List all lines in the material below that contain "Left".

════════

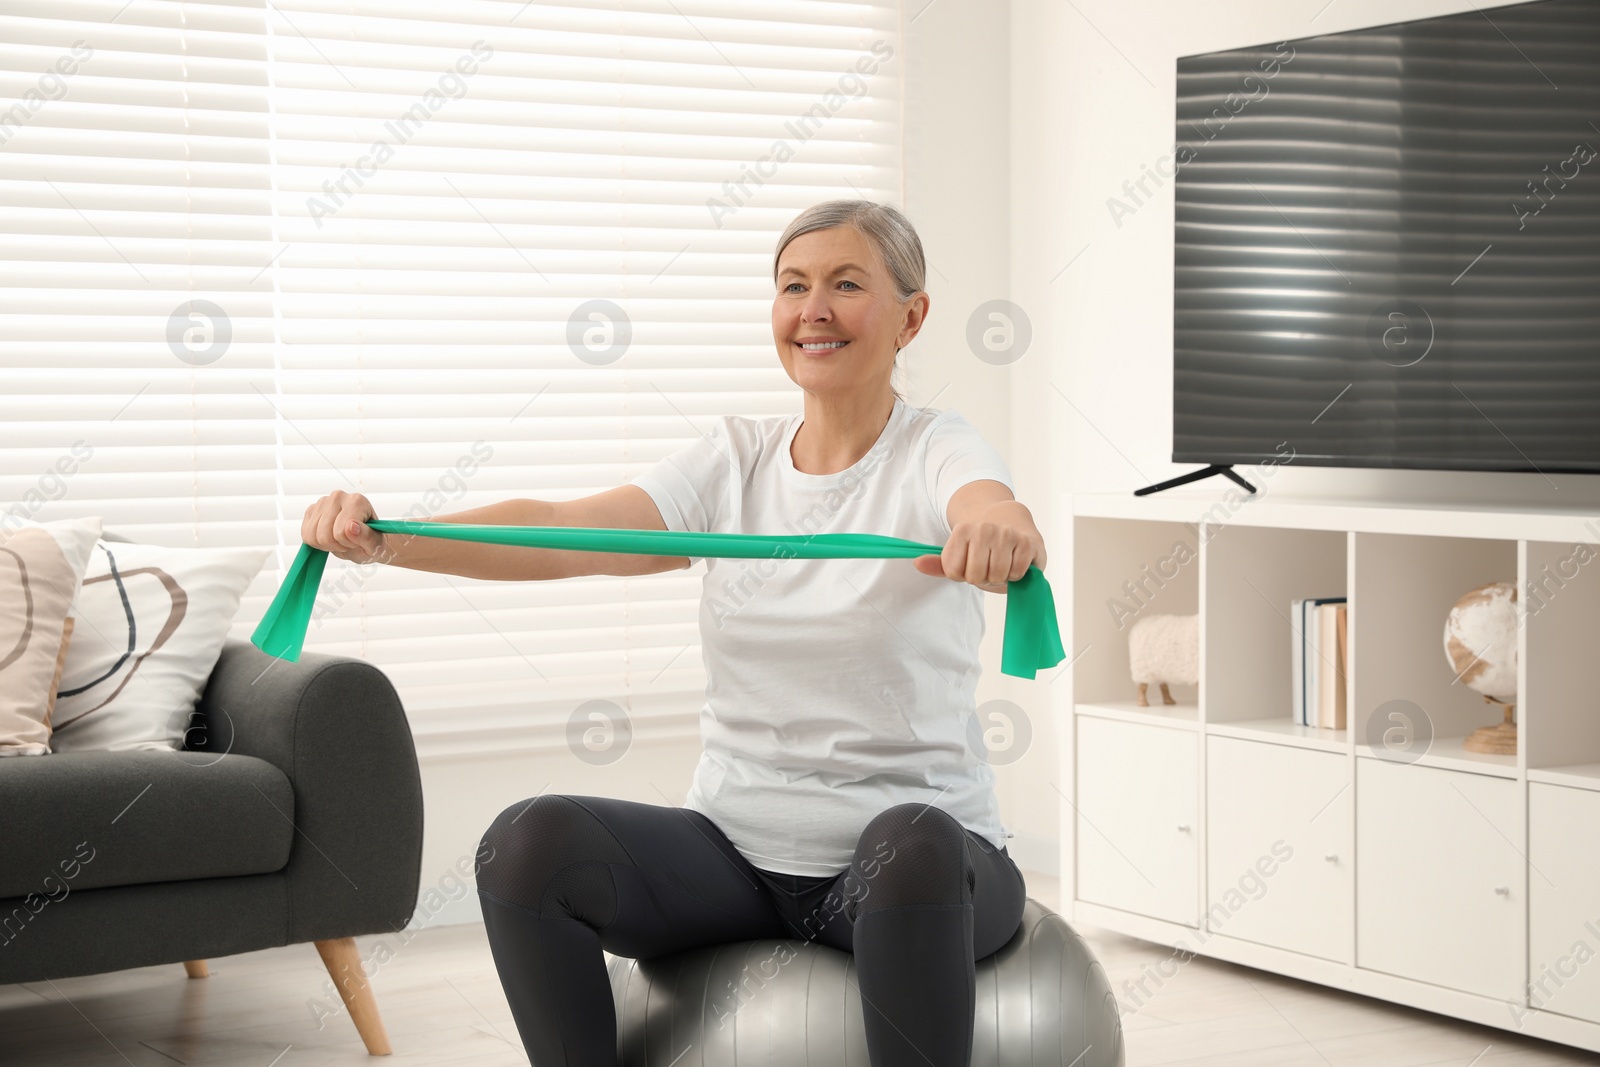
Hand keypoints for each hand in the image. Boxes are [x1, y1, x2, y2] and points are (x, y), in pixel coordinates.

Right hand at [302, 490, 392, 564]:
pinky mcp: (311, 510)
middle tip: (348, 542)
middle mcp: (338, 496)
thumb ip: (366, 536)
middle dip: (336, 545)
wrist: (363, 540)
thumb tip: (351, 526)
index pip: (342, 531)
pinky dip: (315, 542)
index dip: (349, 543)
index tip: (358, 541)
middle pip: (325, 535)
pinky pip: (305, 534)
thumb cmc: (371, 542)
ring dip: (326, 545)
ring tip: (339, 540)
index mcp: (357, 501)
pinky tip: (328, 537)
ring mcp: (322, 502)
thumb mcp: (375, 545)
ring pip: (312, 535)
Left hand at [912, 502, 1046, 591]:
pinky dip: (1017, 575)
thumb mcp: (959, 555)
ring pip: (997, 575)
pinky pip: (1017, 573)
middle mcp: (983, 529)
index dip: (964, 576)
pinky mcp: (1028, 542)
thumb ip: (939, 565)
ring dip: (1001, 577)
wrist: (1012, 521)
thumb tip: (917, 564)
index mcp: (962, 531)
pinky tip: (1016, 562)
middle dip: (983, 578)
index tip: (971, 565)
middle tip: (989, 567)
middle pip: (976, 576)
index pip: (955, 573)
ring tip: (1003, 564)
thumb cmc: (983, 547)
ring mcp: (1007, 534)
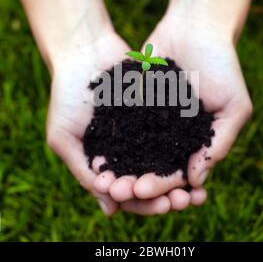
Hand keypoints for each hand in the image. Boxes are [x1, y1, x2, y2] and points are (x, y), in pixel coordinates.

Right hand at [46, 30, 198, 215]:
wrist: (83, 52)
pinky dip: (186, 146)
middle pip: (151, 181)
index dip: (145, 203)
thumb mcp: (64, 138)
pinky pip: (173, 133)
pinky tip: (199, 155)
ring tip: (197, 188)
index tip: (163, 206)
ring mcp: (142, 131)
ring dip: (180, 177)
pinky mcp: (156, 112)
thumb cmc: (66, 96)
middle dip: (168, 193)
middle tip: (185, 201)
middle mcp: (125, 150)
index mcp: (104, 162)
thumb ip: (83, 172)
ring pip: (165, 161)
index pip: (127, 192)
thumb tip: (111, 210)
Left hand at [124, 13, 252, 198]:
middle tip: (122, 192)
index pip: (180, 174)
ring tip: (106, 183)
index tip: (153, 196)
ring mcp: (150, 121)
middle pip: (151, 168)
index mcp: (194, 143)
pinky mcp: (133, 105)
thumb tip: (197, 182)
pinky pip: (119, 127)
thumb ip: (219, 143)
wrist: (196, 27)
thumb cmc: (223, 66)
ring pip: (132, 153)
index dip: (167, 188)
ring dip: (120, 170)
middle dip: (138, 183)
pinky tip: (97, 156)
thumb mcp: (233, 106)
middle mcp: (170, 137)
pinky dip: (109, 143)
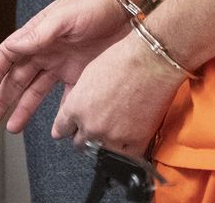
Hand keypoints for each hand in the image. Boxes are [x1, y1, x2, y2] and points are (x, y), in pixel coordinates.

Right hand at [0, 0, 129, 133]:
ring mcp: (63, 66)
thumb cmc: (95, 7)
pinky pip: (65, 99)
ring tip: (11, 128)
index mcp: (39, 36)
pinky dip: (58, 114)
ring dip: (22, 109)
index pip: (8, 55)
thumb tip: (13, 47)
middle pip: (18, 79)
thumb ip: (40, 34)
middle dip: (3, 99)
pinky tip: (52, 128)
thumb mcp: (65, 17)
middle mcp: (47, 52)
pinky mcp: (81, 76)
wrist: (129, 13)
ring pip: (35, 91)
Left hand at [53, 29, 186, 156]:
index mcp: (75, 107)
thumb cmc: (123, 59)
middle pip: (79, 144)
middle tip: (97, 127)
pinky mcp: (134, 141)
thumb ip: (80, 97)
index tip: (72, 128)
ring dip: (105, 144)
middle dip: (86, 136)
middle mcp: (90, 125)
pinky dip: (128, 149)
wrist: (152, 60)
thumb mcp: (89, 74)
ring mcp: (112, 136)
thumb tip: (78, 108)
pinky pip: (126, 156)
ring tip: (115, 132)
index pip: (61, 130)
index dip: (68, 128)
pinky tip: (131, 137)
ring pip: (100, 153)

════════

THE COMPLETED TASK
Left hand at [912, 502, 1046, 591]:
Left hand at [124, 13, 252, 198]:
Left hand at [53, 29, 186, 156]:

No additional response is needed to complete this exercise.